We should not disturb the ruling of the trial court unless the record clearly shows the information sought is not relevant to the defense or could not lead the defendant to information relevant to her defense. We cannot say whether knowledge of the identity of the informant would lead to information relevant to her defense. The trial court apparently felt this was a possibility and ruled against petitioner. To find the trial court abused its discretion, an appellate court must determine that no reasonable person could take the view adopted by the trial court. (Stayton v. Stayton, 211 Kan. 560, 562, 506 P.2d 1172 [1973].) This we cannot do; therefore, we uphold the trial court in ordering petitioner to reveal the identity of the informant.

Petitioner also challenges the validity of the contempt citation. He argues the citation is invalid because the acts constituting the contempt did not take place in "open court"; thus, they do not amount to direct acts of contempt. We disagree. Although the proceedings were in camera and closed to the public, the acts of petitioner were reported to the public almost instantly and were as demoralizing to the authority of the court as if they had taken place in an open courtroom. Furthermore, there is no evidence in the record to indicate that the November 22, 1977, proceedings, wherein petitioner was again asked to reveal the identity of the informant, were not in "open court", although conducted in chambers. (Morris v. State, 2 Kan. App.2d 34, 573 P.2d 1130 [1978].)

Finally, petitioner argues he should not be found in contempt because he relied in "good faith" on assertion of a constitutional privilege. We do not agree. The determination of the existence of a privilege is a question for the trial court to determine, not the petitioner. The court found no privilege under the facts of this case and ordered petitioner to answer the questions, knowing that failure to do so would lead to a contempt citation. Petitioner's *578 decision not to answer was voluntary and he knew the consequences of his refusal.

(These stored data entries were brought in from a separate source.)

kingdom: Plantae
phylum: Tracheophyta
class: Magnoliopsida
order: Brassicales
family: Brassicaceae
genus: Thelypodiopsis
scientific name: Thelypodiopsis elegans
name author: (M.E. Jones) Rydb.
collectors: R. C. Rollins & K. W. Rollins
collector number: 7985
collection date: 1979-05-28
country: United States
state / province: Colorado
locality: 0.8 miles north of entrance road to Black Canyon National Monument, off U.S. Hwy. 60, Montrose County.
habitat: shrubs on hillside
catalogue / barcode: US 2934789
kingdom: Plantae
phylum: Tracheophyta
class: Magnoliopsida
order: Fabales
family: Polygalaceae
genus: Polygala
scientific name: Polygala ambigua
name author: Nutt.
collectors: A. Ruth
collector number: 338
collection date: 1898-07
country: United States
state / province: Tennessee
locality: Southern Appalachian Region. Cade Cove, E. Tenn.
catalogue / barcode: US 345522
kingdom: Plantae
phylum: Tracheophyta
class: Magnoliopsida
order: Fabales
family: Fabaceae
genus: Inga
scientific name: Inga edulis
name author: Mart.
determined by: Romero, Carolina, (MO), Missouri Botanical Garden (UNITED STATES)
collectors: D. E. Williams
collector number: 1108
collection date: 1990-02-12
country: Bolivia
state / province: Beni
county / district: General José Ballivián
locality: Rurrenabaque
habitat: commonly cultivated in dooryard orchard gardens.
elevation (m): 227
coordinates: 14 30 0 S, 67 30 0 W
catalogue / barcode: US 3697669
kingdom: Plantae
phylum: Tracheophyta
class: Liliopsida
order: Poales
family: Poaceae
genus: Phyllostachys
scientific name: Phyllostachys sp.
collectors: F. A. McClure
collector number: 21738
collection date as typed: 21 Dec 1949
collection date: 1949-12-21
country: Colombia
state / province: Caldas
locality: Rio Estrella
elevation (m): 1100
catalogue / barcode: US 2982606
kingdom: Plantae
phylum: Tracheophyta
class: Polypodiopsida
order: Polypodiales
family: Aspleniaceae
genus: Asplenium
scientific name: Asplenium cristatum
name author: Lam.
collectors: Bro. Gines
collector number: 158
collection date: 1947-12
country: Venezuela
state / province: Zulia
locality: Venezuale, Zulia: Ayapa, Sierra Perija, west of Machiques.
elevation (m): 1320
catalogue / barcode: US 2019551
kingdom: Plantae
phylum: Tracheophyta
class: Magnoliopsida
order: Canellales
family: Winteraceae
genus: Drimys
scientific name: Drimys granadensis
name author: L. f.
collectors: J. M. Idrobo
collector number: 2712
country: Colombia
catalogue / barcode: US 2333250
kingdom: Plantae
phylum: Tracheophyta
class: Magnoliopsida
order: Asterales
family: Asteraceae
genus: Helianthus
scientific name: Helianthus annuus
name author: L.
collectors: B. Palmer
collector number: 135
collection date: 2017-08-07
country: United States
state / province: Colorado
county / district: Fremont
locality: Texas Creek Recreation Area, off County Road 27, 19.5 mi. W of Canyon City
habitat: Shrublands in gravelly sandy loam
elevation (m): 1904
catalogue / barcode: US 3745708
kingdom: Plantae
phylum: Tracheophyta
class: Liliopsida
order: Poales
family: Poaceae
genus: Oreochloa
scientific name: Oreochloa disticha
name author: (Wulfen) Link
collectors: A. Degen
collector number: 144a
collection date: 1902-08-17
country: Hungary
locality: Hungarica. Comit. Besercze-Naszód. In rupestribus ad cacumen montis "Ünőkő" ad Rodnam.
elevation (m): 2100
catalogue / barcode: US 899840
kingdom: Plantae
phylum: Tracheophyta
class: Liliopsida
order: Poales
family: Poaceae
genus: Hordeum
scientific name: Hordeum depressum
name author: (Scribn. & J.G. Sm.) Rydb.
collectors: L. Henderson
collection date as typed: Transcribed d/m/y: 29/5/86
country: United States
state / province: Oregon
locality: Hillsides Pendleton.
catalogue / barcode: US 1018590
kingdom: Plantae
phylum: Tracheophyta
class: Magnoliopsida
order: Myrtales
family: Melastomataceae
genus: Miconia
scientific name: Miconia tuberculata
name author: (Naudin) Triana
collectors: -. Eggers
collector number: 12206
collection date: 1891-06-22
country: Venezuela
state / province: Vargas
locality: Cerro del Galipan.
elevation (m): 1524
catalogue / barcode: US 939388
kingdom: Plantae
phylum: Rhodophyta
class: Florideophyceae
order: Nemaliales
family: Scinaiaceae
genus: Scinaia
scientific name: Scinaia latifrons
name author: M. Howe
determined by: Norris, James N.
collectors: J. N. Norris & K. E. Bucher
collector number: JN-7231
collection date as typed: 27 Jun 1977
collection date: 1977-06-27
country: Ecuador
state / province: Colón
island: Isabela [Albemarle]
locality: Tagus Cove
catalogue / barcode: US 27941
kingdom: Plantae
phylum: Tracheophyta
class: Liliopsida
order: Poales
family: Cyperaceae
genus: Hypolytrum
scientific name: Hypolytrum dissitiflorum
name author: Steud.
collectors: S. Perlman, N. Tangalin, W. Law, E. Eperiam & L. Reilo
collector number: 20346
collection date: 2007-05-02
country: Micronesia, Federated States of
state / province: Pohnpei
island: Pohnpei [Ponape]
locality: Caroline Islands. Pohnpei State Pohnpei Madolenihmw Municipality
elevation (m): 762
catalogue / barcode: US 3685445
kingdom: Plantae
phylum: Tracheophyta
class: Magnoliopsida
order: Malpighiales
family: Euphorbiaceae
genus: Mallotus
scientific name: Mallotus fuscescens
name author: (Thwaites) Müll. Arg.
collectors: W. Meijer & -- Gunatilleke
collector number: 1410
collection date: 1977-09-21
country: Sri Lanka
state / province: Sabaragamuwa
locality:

The judgment of the trial court is affirmed.

FROMME, J., dissenting.

The proper test for determining the extent of a reporter's privilege of confidentiality of information and news sources in a particular criminal case depends upon a balancing of the need of a defendant for a fair trial against the reporter's need for confidentiality. This is the test adopted by the majority of this court based upon Branzburg v. Hayes, 408 U.S. 665, 33 L. Ed. 2d 626, 92 S. Ct. 2646 (1972).

A disclosure of information and news services should be required only in those cases where it is shown the information in possession of the news reporter is material to prove some element of the defense, to reduce the gradation of the offense charged, or to mitigate the possible sentence to be imposed.

The defense of Milda R. Sandstrom in the murder case was insanity.

At the hearing on the motion to compel disclosure the petitioner testified as to the approximate date, time, and place of the gathering at which a state's witness had threatened to kill Thad Sandstrom. I fail to see how the name of the newsman's informant, who had not actually heard the threat but had been told of it by someone else, could possibly have any materiality in proving some element of the defense of insanity, in reducing the gradation of the offense charged, or in mitigating the possible sentence to be imposed. The information sought was not, in my opinion, material to the defense in the case and did not justify the trial court's action in refusing to recognize the limited privilege, finding the newsman in contempt of court, and sentencing him to sixty days in jail.

MILLER, J., concurring and dissenting:

I concur with the majority opinion; however, I believe that the imposition of a sentence of confinement for a fixed period of time is improper. Confinement until compliance with the order of the court is, in my judgment, the appropriate disposition in such cases.